#### [How to complete this task]
Please quote exactly the opening lines of the data, from the first line to the one where "high-resolution micrograph shows" appears.

Collected data entries:
[Start of section]
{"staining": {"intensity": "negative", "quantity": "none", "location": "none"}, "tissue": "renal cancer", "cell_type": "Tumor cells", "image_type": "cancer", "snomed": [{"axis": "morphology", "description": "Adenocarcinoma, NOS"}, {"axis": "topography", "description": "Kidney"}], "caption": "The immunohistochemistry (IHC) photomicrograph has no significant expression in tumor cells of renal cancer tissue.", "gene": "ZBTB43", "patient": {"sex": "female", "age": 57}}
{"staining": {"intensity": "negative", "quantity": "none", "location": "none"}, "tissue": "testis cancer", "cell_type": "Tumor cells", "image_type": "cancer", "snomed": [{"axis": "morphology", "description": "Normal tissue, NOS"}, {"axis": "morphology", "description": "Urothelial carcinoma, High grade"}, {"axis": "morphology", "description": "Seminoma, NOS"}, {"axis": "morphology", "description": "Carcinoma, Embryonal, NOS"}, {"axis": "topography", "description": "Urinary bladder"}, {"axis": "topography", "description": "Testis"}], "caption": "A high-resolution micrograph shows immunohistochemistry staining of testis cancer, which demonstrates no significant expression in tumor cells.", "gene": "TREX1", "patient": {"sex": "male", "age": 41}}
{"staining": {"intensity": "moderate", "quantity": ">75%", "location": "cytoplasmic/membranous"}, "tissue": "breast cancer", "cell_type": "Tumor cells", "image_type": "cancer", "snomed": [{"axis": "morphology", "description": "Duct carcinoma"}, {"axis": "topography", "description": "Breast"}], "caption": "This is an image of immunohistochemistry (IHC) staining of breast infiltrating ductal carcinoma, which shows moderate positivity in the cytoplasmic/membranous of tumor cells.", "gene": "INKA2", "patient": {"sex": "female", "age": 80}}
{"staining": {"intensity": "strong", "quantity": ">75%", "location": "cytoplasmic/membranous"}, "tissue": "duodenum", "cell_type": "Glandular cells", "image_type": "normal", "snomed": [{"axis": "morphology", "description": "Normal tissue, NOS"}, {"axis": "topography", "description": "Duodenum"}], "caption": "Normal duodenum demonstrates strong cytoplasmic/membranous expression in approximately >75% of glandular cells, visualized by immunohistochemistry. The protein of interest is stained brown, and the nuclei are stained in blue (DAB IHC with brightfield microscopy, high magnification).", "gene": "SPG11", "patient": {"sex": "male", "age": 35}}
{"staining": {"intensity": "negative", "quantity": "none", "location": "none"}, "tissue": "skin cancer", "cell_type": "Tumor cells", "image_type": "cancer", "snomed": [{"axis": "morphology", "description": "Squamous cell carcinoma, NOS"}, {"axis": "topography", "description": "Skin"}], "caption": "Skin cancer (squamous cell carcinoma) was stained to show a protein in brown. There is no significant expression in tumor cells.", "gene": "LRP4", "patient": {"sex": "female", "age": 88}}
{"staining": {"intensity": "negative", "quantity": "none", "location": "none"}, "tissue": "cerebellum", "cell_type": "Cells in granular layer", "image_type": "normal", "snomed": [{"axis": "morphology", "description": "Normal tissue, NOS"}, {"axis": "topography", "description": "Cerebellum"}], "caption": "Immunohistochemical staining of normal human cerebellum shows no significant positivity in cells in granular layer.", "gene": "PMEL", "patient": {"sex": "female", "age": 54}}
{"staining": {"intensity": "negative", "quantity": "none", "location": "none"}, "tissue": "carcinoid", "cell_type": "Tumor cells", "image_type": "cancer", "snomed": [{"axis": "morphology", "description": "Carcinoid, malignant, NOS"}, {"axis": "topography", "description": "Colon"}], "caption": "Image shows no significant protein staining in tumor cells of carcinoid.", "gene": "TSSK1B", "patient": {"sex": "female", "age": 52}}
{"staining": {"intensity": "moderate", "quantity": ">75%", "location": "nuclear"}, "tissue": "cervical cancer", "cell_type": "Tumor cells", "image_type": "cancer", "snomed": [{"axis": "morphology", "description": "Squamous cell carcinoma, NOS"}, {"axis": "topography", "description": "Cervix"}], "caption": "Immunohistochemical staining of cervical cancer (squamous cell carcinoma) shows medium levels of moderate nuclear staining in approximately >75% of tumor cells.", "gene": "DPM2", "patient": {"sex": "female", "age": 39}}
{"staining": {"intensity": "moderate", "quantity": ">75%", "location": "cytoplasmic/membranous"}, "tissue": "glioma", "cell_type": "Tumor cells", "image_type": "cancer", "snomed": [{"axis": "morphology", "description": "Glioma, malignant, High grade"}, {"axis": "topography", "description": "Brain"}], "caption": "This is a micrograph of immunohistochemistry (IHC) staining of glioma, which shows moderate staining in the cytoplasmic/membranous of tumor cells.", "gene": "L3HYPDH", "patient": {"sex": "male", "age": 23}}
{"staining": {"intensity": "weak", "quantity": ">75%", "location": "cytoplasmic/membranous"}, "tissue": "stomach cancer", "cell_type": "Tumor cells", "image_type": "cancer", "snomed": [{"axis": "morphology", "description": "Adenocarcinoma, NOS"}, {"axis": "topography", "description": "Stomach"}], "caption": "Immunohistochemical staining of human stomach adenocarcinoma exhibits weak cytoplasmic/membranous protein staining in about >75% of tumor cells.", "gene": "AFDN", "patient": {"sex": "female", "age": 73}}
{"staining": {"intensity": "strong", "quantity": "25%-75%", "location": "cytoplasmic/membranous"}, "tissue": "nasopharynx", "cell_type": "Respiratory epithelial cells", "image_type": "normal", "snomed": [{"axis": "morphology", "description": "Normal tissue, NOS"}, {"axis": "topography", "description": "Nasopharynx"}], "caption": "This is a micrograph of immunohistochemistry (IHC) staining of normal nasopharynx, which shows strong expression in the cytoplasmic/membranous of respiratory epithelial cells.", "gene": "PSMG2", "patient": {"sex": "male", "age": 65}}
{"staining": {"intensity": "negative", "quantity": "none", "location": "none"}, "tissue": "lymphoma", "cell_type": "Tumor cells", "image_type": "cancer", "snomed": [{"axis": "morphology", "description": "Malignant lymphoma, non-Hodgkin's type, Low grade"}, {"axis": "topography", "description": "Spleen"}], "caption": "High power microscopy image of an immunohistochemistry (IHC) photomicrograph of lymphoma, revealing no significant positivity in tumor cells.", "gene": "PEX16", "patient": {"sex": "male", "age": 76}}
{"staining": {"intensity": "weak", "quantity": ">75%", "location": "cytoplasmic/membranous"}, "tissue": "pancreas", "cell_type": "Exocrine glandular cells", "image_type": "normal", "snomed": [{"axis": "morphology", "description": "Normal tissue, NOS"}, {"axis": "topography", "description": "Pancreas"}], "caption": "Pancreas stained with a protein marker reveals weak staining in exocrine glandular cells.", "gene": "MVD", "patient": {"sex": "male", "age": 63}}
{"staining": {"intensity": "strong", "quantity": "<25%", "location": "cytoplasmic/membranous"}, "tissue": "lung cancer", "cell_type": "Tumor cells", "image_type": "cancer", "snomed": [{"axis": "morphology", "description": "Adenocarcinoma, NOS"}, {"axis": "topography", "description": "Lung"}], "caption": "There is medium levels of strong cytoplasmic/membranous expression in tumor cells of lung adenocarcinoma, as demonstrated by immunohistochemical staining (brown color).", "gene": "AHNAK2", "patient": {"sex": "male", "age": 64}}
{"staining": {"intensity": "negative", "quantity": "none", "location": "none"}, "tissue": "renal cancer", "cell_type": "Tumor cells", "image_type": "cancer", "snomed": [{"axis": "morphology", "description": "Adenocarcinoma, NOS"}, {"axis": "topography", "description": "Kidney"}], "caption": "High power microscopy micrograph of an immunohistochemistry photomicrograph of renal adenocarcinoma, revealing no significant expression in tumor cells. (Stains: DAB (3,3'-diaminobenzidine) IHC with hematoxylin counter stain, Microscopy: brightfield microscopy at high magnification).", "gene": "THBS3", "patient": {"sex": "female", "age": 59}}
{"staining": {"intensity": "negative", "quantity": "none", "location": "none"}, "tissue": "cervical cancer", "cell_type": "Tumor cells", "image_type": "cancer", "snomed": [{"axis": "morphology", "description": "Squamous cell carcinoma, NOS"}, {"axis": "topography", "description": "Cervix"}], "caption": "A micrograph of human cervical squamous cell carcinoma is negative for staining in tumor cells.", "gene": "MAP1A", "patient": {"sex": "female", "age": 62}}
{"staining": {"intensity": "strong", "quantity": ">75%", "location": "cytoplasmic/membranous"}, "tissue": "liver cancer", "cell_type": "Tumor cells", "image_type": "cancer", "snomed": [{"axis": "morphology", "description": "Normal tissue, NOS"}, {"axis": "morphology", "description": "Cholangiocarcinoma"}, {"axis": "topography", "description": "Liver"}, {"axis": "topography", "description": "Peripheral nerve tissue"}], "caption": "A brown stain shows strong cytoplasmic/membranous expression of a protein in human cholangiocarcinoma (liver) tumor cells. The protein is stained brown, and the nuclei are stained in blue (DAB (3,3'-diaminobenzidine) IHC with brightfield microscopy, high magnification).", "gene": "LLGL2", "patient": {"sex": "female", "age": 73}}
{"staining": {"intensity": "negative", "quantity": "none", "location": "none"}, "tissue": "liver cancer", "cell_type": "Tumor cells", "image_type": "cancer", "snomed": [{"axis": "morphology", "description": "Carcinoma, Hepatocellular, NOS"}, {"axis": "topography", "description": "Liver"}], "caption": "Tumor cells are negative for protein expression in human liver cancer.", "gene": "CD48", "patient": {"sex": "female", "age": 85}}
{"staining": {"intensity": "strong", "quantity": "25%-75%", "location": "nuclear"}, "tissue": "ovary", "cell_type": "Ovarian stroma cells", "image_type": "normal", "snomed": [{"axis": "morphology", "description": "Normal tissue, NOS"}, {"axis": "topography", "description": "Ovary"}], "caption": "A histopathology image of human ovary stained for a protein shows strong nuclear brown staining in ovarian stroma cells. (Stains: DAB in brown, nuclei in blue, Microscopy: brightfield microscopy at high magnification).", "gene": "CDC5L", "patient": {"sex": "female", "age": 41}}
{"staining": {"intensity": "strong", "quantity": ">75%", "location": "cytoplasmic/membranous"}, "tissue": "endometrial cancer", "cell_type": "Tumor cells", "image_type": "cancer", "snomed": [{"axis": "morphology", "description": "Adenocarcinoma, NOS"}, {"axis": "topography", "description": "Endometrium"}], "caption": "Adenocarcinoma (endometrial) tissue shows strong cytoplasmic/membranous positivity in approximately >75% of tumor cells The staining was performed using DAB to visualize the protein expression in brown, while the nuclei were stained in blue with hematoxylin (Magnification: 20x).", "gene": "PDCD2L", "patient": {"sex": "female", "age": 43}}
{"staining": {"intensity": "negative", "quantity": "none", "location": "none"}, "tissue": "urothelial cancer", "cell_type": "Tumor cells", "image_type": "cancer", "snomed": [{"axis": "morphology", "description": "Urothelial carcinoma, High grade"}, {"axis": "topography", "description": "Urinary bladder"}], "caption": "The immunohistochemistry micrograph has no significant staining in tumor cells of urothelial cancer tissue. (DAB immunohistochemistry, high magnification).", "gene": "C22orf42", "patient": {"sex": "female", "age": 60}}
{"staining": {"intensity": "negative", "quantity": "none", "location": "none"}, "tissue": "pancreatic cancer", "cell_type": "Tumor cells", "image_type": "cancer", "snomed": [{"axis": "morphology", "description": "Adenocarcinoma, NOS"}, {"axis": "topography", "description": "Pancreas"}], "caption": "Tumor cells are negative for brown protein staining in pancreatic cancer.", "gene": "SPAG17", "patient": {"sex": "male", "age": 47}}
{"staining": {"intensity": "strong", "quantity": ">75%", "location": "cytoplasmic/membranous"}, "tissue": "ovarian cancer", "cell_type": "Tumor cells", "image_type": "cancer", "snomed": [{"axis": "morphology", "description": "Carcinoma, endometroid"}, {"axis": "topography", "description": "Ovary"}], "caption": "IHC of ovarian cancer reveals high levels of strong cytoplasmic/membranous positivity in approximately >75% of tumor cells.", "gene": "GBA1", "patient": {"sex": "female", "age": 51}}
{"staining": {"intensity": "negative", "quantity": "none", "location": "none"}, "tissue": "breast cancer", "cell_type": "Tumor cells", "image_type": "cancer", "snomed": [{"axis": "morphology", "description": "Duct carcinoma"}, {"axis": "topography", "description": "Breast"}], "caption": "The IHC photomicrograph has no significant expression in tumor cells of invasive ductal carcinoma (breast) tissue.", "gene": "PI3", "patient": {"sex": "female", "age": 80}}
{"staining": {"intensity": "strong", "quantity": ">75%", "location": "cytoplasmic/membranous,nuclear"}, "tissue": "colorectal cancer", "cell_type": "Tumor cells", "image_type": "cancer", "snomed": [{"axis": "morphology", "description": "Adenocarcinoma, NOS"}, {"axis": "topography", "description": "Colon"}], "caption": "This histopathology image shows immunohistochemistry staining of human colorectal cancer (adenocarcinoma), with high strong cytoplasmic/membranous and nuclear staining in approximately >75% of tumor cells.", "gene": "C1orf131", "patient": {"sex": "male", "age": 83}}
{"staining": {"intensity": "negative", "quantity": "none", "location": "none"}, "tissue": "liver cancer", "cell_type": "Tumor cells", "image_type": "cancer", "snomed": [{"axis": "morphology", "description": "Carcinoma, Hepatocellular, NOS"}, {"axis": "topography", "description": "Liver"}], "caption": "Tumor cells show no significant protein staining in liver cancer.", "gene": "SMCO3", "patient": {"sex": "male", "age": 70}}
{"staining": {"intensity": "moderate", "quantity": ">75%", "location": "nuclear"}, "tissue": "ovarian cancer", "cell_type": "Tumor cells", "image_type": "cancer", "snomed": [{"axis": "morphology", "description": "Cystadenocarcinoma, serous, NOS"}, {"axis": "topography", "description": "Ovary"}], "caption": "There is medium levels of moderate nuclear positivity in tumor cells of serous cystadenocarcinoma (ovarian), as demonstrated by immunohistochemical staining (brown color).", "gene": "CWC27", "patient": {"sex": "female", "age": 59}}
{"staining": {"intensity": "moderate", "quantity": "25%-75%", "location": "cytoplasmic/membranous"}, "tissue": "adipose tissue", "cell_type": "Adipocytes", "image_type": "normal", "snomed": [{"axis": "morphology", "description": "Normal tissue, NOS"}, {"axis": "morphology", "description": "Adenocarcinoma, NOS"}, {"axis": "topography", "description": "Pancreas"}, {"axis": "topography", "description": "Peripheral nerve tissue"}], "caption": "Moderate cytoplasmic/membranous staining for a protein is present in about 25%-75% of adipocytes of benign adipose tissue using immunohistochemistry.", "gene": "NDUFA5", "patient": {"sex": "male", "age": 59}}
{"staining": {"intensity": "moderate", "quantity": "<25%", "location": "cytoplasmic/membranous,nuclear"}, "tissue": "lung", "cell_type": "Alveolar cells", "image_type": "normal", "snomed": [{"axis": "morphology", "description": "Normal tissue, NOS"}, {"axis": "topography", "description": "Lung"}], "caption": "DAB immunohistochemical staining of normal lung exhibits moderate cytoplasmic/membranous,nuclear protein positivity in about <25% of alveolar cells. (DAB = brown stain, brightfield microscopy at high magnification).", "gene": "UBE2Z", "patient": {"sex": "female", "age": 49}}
[End of section]
#### [Exercise answer]
{"staining": {"intensity": "negative", "quantity": "none", "location": "none"}, "tissue": "renal cancer", "cell_type": "Tumor cells", "image_type": "cancer", "snomed": [{"axis": "morphology", "description": "Adenocarcinoma, NOS"}, {"axis": "topography", "description": "Kidney"}], "caption": "The immunohistochemistry (IHC) photomicrograph has no significant expression in tumor cells of renal cancer tissue.", "gene": "ZBTB43", "patient": {"sex": "female", "age": 57}}
{"staining": {"intensity": "negative", "quantity": "none", "location": "none"}, "tissue": "testis cancer", "cell_type": "Tumor cells", "image_type": "cancer", "snomed": [{"axis": "morphology", "description": "Normal tissue, NOS"}, {"axis": "morphology", "description": "Urothelial carcinoma, High grade"}, {"axis": "morphology", "description": "Seminoma, NOS"}, {"axis": "morphology", "description": "Carcinoma, Embryonal, NOS"}, {"axis": "topography", "description": "Urinary bladder"}, {"axis": "topography", "description": "Testis"}], "caption": "A high-resolution micrograph shows immunohistochemistry staining of testis cancer, which demonstrates no significant expression in tumor cells.", "gene": "TREX1", "patient": {"sex": "male", "age": 41}}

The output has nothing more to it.